On the following graph the green line represents an overfitted model and the black line represents a regularized model. While the green line best follows the training data, it is too dependent on that data and it is likely to have a higher error rate on new unseen data, compared to the black line.

![img](https://upload.wikimedia.org/wikipedia/commons/thumb/1/19/Overfitting.svg/300px-Overfitting.svg.png)

# P
* **Pipeline:** the stages in a machine learning project. Usually they are:
    * Preprocessing
    * Feature selection
    * ML algorithm
    * Model
    * Evaluation
* **Preprocessing:** the stage where we clean, prepare and make sense of the data we'll work with. 

# R
* **Regression:** Is a broad concept. For the moment, it could be the family of algorithms used in supervised learning where the targets are continous values (rather than labels/categories)

# S
* **Supervised Learning:** the data also comes with an output (also known class column). It consists either in classification (outputs are categories) or in regression methods (outputs are numbers)

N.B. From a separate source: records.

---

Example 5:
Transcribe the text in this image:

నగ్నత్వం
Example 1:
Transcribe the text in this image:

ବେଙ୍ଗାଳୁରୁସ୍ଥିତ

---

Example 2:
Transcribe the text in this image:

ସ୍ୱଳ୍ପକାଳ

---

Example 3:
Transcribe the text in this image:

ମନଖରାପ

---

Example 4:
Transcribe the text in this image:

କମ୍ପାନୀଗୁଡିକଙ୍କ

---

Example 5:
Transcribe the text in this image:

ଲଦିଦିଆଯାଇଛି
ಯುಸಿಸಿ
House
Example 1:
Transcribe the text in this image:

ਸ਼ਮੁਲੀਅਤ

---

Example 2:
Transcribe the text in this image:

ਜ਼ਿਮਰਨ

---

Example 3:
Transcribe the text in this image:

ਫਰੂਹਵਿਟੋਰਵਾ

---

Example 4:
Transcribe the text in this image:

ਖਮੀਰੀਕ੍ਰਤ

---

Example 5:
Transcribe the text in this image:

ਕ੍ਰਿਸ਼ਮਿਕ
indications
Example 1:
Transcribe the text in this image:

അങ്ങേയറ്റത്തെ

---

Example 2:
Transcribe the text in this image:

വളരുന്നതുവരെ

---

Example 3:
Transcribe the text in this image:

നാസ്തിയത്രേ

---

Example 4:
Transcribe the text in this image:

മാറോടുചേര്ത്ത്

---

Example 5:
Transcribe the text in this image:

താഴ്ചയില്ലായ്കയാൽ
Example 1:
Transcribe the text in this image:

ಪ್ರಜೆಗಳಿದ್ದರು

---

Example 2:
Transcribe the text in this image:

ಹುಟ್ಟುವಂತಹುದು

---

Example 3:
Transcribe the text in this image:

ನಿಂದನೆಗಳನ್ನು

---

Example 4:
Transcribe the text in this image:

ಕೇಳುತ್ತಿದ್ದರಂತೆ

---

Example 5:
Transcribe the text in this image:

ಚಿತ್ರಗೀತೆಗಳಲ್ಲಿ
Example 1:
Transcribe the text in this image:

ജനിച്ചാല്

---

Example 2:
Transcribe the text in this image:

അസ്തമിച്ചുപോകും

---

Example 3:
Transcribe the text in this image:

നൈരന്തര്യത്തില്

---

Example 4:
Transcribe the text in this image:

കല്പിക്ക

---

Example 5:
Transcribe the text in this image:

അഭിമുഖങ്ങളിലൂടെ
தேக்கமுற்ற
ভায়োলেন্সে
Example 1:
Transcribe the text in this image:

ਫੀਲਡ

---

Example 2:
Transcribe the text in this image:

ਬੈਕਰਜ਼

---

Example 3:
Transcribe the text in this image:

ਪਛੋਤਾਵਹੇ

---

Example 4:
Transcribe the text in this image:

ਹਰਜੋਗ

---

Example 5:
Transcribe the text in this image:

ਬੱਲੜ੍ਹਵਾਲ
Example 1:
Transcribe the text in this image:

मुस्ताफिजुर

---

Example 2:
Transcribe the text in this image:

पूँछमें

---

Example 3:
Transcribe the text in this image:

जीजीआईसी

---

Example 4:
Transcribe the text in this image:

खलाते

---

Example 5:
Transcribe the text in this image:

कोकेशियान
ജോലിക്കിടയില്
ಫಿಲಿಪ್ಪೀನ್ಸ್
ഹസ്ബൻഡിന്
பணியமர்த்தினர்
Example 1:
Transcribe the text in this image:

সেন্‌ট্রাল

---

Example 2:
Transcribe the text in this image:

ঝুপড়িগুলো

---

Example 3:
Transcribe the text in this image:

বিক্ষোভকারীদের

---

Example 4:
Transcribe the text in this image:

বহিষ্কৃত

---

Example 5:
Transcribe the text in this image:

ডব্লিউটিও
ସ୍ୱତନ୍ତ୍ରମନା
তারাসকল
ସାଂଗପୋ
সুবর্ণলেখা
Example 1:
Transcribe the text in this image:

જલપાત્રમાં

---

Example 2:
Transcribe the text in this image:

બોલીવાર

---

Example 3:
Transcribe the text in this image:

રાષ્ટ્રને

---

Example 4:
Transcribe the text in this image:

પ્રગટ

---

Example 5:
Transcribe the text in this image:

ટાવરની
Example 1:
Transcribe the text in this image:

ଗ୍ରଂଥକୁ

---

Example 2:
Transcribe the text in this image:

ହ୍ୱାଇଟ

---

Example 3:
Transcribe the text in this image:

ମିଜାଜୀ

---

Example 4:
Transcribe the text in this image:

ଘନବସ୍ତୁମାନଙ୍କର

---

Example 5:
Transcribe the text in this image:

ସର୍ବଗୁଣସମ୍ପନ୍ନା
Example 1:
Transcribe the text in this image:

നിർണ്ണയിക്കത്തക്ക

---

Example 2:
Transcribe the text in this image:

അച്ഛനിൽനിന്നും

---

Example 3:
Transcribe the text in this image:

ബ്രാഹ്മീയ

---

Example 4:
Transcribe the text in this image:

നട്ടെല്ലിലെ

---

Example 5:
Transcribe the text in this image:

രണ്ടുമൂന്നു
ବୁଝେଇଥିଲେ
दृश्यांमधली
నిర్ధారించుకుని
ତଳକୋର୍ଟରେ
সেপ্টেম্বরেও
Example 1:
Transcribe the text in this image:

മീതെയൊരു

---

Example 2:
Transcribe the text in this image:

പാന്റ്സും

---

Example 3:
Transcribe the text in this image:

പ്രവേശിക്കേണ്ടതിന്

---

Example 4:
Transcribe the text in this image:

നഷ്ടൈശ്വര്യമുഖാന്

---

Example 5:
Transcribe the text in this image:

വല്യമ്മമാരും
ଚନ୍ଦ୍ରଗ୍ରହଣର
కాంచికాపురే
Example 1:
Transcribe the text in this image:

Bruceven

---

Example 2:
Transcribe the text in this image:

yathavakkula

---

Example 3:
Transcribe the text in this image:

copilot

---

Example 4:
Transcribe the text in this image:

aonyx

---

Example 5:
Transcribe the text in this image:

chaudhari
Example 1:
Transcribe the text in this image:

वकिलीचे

* **Standarization:** the process of rescaling the features so that they’ll have the properties of a Gaussian distribution with μ=0 and σ=1 where μ is the mean and σ is the standard deviation from the mean

# U
* **Unsupervised learning:** the data doesn't come with any outcome (no class column) so it is used in a exploratory way. [Mathworks](https://www.mathworks.com/discovery/unsupervised-learning.html)

# W
* **White box model:** those models on which we can figure out what's going on inside. The opposite of a [black box model](#B).

# X
* **$X$:** all the data matrix, input vectors. $X_i$, some instance.

# Y
* **$y$:** the target column or output, that is, the real outcome we get when we input $X$. $y_i$, some instance.
* **$\hat{y}$:** a prediction of the learned model.